• [Text excerpt]
-----

Lieutenant Commander Donald Macqueen MBE Royal Navy

Lieutenant Commander Donald Macqueen (sic), who has died aged 89, was Britain’s most experienced decklanding control officer and a pioneer of air charter holidays.
Donald Robert Macqueen (sic) was born on November 12, 1920: after his father, a Birmingham haberdasher, when Donald was aged 4, he was educated at Russell School, Croydon. He joined the Navy as soon as he could as a Naval Airman Second Class, and after initial training at HMS St Vincent, Gosport he learned to fly at Elmdon, Birmingham and at Worthy Down, where fellow pupils were Ralph Richardson and Laurence Olivier. He recalled riding pillion behind Olivier to supper at a cottage which he and Vivienne Leigh had taken.
He was at the cinema in Coventry on the night that the city was blitzed and left the theatre to help fight fires all night.
Macqueen flew Swordfish with 823 and 810 Naval Air Squadrons, from the carriers Glorious, Illustrious, Ocean, Vengeance and Theseus and took part in the lead-up to Operation Ironclad, the capture in 1942 of Diego Suarez, when he bombed ships and shore targets, dropped dummy parachutists, and later flew air support missions for the attacking forces.
Macqueen had suffered a numbers of minor decklanding accidents in the Swordfish, but after 845 Naval Air Squadron formed at Quonset Point, he mastered the Grumman Avenger and the Chance Vought Corsair. The Corsair, with its restricted view and unique inverted gull wings and large diameter propeller, was notoriously difficult to fly, and known to the Americans as the ‘Ensign-killer’ or the ‘Bent-wing bastard’.
However, Macqueen found his role in the air world after was appointed as a decklanding instructor – or batsman – , in January 1943, when he started to teach new pilots how to land on deck. Macqueen batted hundreds of new pilots on Airfield Dummy Deck Landings (ADDLs), showing by his signals, and using his favourite bats, young pilots to go up, down, left, right, faster, slower, steady as you are, and sometime giving a wave-off signal telling a pilot to fly round again because he had his approach so wrong.
Occasionally when a low flying aircraft threatened to come too close, Macqueen had to jump to safety in the nets below the flightdeck. Once his missed and fell 40 feet into the sea, but was quickly picked up by a following destroyer.

-----

• [Dataset excerpts]
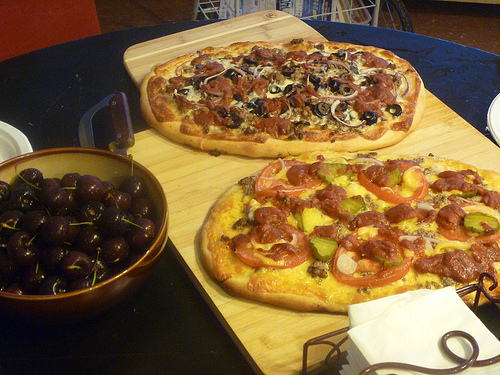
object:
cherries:
[127, 217, 154, 247]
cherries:
[99, 237, 129, 264]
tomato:
[234, 224, 314, 270]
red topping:
[354, 228, 401, 265]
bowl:
[0, 146, 169, 326]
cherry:
[80, 199, 107, 225]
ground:
[465, 20, 489, 41]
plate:
[487, 93, 500, 148]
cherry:
[103, 189, 131, 213]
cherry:
[62, 250, 92, 280]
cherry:
[76, 173, 104, 201]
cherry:
[120, 175, 147, 199]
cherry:
[11, 185, 39, 211]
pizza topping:
[376, 198, 423, 235]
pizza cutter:
[79, 91, 135, 158]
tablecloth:
[0, 20, 499, 375]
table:
[0, 19, 500, 375]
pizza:
[199, 149, 500, 313]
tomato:
[254, 160, 322, 199]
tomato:
[329, 230, 413, 288]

-----

• [Tasks to carry out]
(a) Answer these from the Macqueen obituary:
(i) Where was Macqueen on the night Coventry was blitzed?
(ii) Which two aircraft did he master after 845 Naval Air Squadron formed at Quonset Point?
(iii) How far did he fall into the sea when he missed the nets?
(b) Carry the Macqueen obituary on past its final sentence.
The data plays no part in what comes next.

• [Per-task outputs]
(a)
(i) At the cinema in Coventry.
(ii) The Grumman Avenger and the Chance Vought Corsair.
(iii) 40 feet.

(b)
Despite the stress and responsibility for the lives of others which Macqueen bore, his batted signals to the pilot had a graceful calm as he coaxed each aircraft into the right flight path to hit the deck and be arrested by its tailhook on the flightdeck wires. This calmness was belied by Macqueen’s vitriolic oaths as he commented on the pilot’s performance.
Between 1943 to 1946 he taught over 1,000 pilots, the largest number of ADDLs in one day being 775, but the total number of accidents was a remarkably low – just 11. One pilot, faced with a tricky landing in a new type of aircraft on the heaving deck of a carrier, recalled his relief when he learned that Macqueen was the decklanding control officer or DCLO.
Macqueen was awarded the MBE in 1946 for his services to aviation
Later he was DCLO instructor in 768 NAS at Eglington, near Londonderry and in 1950-51 senior DCLO of the carrier Vengeance. By the time he folded his bats for the last time on January 10, 1952 he had batted more than 66,000 decklanding by day and by night and by nearly 50 types of aircraft. He kept meticulous records of the names of the pilots and the squadrons with whom he had worked.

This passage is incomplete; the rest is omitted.